Instructions for the task:
Repeat the lines below exactly as they appear, but leave out the images.

___ Input records

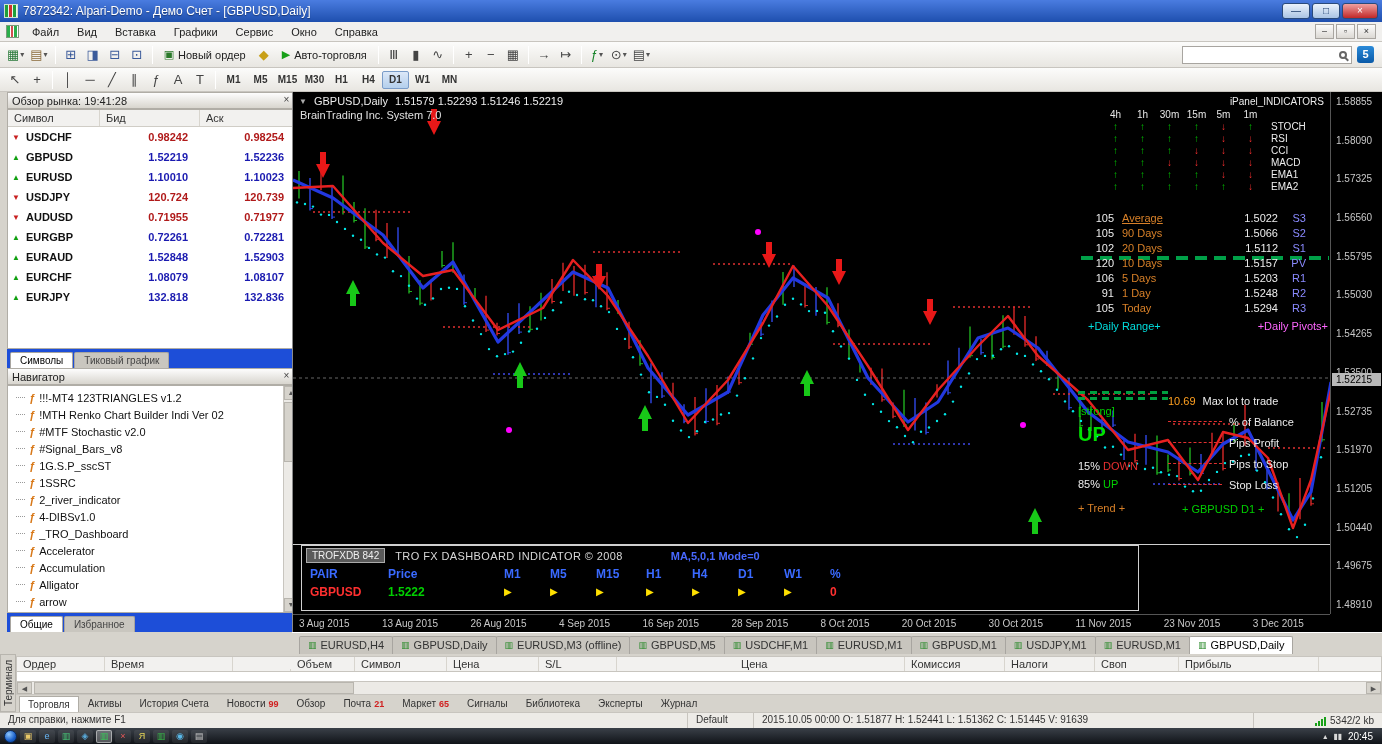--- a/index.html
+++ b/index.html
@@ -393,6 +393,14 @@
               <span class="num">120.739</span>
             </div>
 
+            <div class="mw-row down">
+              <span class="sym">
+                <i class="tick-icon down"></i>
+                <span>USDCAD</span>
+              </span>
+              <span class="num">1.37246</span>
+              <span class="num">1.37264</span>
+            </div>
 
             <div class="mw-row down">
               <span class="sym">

______

Solved problem:
--- a/index.html
+++ b/index.html
@@ -393,6 +393,14 @@
               <span class="num">120.739</span>
             </div>
 
+            <div class="mw-row down">
+              <span class="sym">
+                <i class="tick-icon down"></i>
+                <span>USDCAD</span>
+              </span>
+              <span class="num">1.37246</span>
+              <span class="num">1.37264</span>
+            </div>
 
             <div class="mw-row down">
               <span class="sym">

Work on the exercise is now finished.